Are you wondering about my cure for when life sucks?  Well, it may not work for you.  In fact, you might even break out into hives at the thought.  If that’s the case, it’s your problem, and I’m sorry for you.  But my balm right now, my sustenance, is this:  Avoid adults.  I’m dead serious.  I’ve decided I prefer the company of children anymore, and maybe I always have. They are incapable of bullshit, they don’t know or understand politics, and maybe most importantly, they make me laugh or cry, depending on the circumstance.

The last couple of weekends have been spent in the presence of four different young girls, each of them as unique and beautiful as the snowflakes I wish would reappear.  And I couldn’t get enough of them; of their sweet, innocent conversations and overwhelming politeness, their clear, youthful faces and most of all, their honesty.  In one instance, the girls are daughters of our friends, and we were skiing.  Afterward, I colored with them (YES! How I miss coloring!), and played tic-tac-toe, and Hangman, and there were belly laughs all around.  Oh, how I need this now, I thought.

And then there was a dinner this past weekend, which included people my husband works with.  Some of them brought their kids, two girls  who sat at the end of the table.  I asked John to switch seats with me so I could talk to them, because I always feel bad for the kids who get dragged to adult/parent events. I didn’t regret it either, because sure enough one of the spouses began bitching about their job (with kids!) and another was on about the joy (not) of working in a high school lunchroom, which included the power of granting detention.

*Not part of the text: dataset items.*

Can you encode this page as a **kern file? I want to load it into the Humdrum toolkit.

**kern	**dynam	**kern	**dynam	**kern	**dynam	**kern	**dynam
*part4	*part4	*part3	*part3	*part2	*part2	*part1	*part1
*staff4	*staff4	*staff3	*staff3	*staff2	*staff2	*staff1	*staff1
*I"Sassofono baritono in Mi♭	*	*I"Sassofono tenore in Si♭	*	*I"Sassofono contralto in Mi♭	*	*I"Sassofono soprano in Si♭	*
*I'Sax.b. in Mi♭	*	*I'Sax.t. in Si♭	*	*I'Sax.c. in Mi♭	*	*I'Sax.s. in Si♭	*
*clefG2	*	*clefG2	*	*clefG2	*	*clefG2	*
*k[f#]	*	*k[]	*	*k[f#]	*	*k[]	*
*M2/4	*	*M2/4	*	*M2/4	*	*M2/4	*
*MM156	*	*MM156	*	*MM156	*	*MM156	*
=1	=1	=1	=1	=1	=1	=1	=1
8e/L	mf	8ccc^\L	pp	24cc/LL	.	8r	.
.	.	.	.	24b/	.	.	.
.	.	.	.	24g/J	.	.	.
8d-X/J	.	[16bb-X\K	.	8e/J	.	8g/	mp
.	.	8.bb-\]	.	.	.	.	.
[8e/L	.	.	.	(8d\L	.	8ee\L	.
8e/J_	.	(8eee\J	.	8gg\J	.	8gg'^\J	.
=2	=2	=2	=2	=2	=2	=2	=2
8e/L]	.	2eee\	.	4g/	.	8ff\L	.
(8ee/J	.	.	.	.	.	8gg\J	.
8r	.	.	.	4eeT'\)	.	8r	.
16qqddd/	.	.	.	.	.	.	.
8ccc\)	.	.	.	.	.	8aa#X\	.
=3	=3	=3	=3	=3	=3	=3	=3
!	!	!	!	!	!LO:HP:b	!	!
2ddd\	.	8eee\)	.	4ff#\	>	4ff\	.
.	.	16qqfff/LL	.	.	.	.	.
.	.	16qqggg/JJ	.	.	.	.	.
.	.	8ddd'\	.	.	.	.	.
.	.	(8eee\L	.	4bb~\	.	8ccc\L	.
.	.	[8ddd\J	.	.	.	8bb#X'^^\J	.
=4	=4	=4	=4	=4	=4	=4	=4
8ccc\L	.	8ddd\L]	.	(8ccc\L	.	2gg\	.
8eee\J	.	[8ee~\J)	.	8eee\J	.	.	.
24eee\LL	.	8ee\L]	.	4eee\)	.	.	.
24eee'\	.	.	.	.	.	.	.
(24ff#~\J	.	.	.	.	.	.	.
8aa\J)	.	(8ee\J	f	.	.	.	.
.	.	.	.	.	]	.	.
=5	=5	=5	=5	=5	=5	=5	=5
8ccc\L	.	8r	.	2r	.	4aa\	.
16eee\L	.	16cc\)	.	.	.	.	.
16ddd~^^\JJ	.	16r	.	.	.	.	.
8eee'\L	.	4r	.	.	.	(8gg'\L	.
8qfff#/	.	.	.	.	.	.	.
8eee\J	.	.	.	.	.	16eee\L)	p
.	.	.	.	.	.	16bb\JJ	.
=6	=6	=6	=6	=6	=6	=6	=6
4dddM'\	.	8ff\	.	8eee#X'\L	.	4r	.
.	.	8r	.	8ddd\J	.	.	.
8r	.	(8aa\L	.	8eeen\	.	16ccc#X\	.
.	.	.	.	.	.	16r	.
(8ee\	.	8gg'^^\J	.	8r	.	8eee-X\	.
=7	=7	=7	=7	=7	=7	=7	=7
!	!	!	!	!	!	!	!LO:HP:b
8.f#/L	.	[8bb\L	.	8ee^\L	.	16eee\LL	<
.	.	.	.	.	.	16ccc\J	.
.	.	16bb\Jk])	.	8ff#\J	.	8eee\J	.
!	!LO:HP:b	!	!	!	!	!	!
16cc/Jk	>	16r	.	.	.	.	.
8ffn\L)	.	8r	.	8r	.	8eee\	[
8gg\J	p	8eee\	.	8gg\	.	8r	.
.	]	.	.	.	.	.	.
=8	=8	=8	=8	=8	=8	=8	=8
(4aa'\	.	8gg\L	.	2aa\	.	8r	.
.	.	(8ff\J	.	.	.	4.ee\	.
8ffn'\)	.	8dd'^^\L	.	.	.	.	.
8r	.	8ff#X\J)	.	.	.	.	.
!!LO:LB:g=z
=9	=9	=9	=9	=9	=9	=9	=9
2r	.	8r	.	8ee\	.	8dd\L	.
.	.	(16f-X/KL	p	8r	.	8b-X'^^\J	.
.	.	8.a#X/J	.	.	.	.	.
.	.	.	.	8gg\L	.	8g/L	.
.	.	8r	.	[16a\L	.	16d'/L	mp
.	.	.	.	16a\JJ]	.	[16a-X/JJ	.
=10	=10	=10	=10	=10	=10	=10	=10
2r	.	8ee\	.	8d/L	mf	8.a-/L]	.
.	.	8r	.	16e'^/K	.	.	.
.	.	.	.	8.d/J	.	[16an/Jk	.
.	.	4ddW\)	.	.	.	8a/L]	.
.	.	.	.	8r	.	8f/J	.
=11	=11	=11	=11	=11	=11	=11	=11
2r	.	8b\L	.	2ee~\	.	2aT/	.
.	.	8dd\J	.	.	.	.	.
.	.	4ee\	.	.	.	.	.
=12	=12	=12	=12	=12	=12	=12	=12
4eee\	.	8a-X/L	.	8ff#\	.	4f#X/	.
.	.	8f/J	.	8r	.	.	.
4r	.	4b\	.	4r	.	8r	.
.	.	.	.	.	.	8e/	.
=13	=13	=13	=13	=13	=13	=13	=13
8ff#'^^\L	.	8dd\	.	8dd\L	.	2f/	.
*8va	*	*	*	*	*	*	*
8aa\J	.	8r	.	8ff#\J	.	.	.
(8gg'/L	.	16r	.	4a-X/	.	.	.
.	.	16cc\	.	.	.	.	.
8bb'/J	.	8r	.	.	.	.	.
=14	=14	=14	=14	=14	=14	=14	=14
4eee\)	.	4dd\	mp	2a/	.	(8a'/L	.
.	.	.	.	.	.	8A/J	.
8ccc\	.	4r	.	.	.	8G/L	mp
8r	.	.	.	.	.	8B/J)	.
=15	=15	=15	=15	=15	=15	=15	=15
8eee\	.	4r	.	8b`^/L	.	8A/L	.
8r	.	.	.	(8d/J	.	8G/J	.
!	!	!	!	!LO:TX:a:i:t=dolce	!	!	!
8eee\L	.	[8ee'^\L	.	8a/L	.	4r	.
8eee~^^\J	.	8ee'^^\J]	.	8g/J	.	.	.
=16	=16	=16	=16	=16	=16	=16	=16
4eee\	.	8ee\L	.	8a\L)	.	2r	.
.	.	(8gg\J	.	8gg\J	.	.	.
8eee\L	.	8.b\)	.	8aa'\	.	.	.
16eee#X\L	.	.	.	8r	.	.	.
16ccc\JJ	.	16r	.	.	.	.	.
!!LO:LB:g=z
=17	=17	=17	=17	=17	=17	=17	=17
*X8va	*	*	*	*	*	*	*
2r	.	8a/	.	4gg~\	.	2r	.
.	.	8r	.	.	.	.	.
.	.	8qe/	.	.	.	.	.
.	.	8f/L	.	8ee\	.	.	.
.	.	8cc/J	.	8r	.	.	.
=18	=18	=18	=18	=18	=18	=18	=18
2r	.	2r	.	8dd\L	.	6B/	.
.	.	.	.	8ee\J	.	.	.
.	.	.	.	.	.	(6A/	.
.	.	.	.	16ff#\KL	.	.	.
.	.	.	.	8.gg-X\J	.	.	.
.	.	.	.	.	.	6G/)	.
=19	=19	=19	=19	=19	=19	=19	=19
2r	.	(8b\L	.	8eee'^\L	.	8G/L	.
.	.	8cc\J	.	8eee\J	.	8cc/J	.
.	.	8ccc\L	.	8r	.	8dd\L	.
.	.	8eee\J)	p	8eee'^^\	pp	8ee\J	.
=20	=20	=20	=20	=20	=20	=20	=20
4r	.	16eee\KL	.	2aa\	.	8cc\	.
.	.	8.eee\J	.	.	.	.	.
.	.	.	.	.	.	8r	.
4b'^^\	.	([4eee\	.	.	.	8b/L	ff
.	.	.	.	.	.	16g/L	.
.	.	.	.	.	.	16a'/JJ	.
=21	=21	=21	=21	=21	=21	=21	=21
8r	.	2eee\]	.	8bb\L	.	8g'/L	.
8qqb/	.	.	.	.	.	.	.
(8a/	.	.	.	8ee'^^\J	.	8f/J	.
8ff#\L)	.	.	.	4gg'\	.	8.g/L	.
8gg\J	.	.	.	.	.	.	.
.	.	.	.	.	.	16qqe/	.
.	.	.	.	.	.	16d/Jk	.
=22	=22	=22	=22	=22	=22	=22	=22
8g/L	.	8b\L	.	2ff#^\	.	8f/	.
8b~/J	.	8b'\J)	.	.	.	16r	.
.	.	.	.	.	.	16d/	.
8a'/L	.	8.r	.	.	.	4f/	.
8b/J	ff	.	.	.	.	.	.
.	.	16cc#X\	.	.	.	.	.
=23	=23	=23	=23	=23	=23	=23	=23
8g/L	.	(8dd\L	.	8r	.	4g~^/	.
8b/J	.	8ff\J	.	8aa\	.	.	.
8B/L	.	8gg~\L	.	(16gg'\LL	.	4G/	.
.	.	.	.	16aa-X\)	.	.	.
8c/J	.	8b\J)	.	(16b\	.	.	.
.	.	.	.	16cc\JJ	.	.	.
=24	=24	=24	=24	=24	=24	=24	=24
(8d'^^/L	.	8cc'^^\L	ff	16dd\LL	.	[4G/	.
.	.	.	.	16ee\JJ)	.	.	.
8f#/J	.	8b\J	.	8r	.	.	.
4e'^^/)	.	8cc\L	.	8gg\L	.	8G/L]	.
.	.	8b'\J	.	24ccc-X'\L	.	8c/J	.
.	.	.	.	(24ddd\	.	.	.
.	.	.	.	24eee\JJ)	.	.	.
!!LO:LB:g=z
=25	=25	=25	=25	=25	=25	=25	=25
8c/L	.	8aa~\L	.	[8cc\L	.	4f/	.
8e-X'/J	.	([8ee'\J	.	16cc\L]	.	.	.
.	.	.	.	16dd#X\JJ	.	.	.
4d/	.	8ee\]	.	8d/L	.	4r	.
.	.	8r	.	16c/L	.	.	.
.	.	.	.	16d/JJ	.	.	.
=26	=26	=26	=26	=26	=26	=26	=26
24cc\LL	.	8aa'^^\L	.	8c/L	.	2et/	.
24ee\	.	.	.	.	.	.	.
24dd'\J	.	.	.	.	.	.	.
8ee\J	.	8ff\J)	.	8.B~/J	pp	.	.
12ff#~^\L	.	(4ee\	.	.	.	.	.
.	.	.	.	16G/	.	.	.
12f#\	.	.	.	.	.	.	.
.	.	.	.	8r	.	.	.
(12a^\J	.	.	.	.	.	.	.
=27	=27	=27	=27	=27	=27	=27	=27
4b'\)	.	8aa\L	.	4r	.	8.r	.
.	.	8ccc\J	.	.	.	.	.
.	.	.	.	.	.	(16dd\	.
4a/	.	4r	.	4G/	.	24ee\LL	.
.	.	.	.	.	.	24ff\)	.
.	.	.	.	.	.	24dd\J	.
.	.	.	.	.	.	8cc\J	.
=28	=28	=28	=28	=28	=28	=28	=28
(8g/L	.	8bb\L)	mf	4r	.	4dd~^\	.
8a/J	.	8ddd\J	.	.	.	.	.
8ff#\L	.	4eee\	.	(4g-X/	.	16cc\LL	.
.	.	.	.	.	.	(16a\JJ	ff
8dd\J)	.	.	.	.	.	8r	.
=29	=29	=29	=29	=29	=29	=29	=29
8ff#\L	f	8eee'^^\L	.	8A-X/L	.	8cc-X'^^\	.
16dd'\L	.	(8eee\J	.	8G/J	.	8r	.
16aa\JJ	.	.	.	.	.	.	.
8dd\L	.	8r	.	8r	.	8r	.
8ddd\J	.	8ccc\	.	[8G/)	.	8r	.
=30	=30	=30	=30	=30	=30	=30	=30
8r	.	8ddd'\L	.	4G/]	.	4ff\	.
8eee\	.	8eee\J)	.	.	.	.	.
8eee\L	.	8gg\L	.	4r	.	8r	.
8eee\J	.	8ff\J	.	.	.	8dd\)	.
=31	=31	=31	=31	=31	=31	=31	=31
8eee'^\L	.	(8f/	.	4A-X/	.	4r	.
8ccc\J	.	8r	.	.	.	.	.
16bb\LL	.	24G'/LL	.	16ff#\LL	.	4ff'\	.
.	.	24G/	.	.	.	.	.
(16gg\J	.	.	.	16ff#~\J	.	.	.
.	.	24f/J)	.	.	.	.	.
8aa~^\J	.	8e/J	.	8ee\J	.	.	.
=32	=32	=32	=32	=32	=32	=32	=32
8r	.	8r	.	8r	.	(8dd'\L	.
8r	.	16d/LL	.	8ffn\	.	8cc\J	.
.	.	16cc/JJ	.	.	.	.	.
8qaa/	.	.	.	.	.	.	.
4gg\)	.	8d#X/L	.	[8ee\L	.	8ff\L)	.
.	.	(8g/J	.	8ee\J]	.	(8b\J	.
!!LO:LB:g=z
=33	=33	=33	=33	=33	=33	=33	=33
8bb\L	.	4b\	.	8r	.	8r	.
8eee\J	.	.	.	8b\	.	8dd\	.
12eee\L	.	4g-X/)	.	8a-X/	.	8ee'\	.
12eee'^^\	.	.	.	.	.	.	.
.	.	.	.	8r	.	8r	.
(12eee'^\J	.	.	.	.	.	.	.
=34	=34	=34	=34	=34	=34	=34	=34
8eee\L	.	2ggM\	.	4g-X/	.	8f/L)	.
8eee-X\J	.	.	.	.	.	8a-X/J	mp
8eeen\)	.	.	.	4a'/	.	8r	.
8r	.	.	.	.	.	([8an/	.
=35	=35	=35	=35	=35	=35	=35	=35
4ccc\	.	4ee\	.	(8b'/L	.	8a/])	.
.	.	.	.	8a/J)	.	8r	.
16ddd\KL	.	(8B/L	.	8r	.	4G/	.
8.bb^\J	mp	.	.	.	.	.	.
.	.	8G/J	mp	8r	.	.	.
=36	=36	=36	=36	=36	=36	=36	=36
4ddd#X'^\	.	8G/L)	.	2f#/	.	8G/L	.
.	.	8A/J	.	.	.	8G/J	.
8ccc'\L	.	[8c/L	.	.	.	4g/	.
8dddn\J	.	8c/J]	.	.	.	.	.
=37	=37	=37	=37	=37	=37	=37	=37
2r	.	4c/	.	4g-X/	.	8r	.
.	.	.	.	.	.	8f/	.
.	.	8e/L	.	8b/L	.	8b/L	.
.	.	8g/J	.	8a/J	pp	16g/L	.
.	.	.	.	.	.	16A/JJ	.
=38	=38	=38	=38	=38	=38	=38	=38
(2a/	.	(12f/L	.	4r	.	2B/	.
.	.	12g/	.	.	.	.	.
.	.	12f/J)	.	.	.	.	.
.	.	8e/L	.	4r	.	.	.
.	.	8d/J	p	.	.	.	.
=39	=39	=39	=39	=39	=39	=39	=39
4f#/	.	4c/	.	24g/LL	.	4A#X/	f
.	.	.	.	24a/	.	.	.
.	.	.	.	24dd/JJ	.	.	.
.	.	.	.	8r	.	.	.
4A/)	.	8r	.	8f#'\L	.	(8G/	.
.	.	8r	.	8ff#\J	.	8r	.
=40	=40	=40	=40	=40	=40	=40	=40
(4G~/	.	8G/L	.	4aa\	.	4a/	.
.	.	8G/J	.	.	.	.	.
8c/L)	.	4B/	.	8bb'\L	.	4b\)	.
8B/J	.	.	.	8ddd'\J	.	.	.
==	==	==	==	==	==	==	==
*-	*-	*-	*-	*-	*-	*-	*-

Jesus Christ, I think.  Don’t. Get. Me. Started. On this subject, of Nazi-like adults loving to wield power over helpless kids.  This is where I check out, turn my chair, and start actively engaging the girls in conversation, and it was wonderful.  I pay more attention to eleven year old Ashley, because she doesn’t have an electronic device, and she is answers all my nosy questions with eagerness.  She tells me art is her favorite class, (big surprise), and her current task is drawing her “dream bedroom.”  I ask what that would entail, but she says it’s a brand new assignment and she still has to think about it.  I tell her I’m a writer, which is something I don’t openly admit, because to my ears it still sounds imposter-ish, but I know I will be safe in revealing it to her.  And I am right.  Her face brightens at this, and she tells me of a ‘personal narrative” she had recently completed.  We chat some more, and she notices her mother is not at her chair.  Her dad tells her that mom is outside to get some fresh air, that she’s not feeling well, and because she is eleven and a girl, she’s worried and asks to go see her.  She is clearly relieved when her mom is okay, and my throat closes up watching her.

Children are our hope, and our future.  We know this, logically, but we don’t give them the credit or the respect they deserve.  They are also central to the book I’m writing, and for this reason alone I will keep plugging through. I know that my strongest passages involve characters that are children, so it may mean I have to expand on this strength. Wish me luck, friends, that I can do them justice on the printed page.

And may the things that suck right now for you, every day be a little less sucky. Sometimes, life has to be measured by those kind of increments.